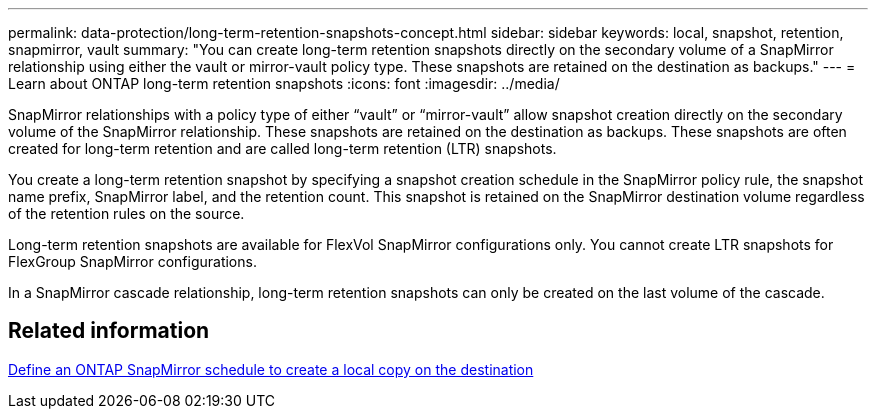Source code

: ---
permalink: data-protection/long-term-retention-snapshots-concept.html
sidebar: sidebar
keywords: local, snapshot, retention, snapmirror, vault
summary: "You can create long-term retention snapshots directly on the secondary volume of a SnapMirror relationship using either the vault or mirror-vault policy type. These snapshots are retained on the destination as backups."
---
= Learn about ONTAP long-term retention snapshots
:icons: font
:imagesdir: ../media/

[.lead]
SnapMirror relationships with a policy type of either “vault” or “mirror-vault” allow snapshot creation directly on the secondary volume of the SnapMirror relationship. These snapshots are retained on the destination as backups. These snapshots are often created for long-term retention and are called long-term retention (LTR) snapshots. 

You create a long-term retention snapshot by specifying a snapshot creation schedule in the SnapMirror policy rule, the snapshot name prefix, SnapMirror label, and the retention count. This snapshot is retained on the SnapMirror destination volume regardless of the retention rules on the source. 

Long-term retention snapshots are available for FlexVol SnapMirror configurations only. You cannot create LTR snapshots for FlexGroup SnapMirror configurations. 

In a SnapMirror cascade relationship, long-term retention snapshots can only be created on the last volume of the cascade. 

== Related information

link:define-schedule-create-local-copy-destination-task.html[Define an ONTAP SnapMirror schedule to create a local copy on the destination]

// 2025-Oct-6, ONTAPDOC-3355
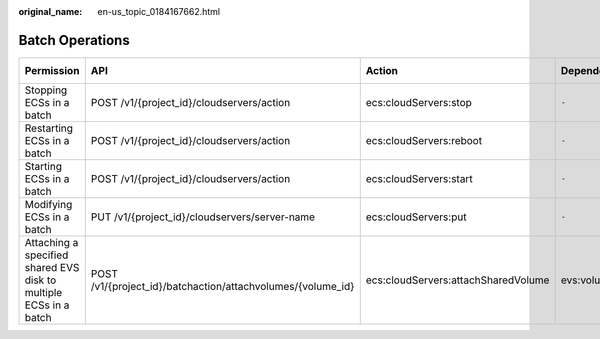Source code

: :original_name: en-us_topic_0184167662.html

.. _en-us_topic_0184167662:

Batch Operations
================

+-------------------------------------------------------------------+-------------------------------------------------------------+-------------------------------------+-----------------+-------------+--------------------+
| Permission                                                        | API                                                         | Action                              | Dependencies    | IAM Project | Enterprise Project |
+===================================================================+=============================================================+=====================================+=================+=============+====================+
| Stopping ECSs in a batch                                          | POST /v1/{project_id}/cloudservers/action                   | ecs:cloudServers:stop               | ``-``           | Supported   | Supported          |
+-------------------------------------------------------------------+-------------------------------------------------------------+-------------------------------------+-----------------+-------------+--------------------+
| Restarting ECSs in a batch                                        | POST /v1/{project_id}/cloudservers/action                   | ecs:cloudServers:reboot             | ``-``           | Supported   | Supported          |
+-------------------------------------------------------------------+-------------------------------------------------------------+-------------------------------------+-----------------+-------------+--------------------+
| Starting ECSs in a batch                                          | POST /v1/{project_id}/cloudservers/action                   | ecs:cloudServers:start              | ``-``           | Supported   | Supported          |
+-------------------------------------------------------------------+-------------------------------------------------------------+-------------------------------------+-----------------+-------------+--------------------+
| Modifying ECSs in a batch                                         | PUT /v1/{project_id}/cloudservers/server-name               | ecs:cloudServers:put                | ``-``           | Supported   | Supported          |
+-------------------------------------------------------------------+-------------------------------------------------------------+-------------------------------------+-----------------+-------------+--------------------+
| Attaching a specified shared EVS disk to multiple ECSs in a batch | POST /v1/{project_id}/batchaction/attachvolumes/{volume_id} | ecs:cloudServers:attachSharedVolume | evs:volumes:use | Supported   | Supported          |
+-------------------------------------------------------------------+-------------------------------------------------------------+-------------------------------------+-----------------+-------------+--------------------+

------------------------

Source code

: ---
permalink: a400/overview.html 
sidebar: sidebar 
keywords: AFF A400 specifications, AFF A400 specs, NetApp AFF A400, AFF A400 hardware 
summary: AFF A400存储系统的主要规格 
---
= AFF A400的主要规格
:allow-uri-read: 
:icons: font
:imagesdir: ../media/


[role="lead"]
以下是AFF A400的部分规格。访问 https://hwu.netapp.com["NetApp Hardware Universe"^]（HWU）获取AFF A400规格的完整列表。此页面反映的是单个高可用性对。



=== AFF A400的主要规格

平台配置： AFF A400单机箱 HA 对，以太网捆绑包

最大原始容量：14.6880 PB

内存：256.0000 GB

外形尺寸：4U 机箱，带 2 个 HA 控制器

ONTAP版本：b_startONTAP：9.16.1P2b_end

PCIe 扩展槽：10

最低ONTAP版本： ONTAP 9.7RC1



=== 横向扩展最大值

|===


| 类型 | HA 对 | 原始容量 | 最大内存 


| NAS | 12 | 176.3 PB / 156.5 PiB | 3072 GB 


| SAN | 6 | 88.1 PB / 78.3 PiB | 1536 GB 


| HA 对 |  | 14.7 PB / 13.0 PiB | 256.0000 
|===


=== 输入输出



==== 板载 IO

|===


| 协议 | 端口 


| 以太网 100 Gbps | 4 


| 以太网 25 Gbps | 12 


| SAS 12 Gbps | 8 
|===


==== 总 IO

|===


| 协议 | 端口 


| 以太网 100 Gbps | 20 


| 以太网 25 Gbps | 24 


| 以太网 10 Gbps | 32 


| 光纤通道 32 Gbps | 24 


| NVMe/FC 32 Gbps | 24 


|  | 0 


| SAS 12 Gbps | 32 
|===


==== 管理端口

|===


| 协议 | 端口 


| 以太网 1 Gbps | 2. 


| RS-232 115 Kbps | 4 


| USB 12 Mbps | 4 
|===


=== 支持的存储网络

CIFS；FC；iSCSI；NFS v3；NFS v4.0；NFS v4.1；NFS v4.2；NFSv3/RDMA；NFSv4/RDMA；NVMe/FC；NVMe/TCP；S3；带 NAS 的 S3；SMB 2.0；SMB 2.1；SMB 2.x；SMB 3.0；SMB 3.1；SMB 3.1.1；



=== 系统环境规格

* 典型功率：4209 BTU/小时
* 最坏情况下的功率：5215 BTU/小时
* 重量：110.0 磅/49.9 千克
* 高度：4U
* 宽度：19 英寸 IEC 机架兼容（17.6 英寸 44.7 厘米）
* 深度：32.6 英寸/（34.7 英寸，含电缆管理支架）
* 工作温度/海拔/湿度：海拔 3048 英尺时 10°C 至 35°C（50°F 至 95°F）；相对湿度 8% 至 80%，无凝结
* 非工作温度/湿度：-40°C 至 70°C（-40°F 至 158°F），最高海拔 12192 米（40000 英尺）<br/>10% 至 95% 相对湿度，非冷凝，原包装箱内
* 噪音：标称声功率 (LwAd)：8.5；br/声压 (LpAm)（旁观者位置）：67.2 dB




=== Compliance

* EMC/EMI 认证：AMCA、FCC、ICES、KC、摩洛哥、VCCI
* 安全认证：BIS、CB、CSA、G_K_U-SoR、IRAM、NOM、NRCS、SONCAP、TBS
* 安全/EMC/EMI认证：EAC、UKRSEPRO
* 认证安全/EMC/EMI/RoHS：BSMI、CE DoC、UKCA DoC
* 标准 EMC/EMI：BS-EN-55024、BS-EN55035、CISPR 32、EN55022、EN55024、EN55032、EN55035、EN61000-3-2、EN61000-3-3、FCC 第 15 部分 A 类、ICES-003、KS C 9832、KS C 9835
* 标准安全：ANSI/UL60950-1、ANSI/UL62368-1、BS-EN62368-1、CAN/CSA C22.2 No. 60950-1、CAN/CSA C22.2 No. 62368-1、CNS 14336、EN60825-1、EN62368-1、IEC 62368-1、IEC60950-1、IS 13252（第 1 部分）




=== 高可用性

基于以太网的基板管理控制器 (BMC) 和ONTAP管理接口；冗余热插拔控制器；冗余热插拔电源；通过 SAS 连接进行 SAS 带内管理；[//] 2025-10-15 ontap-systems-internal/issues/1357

------------------------

[What is required] Please say how many lines in the records contain the word "Gbps", and give only that number.

[Solved problem] 10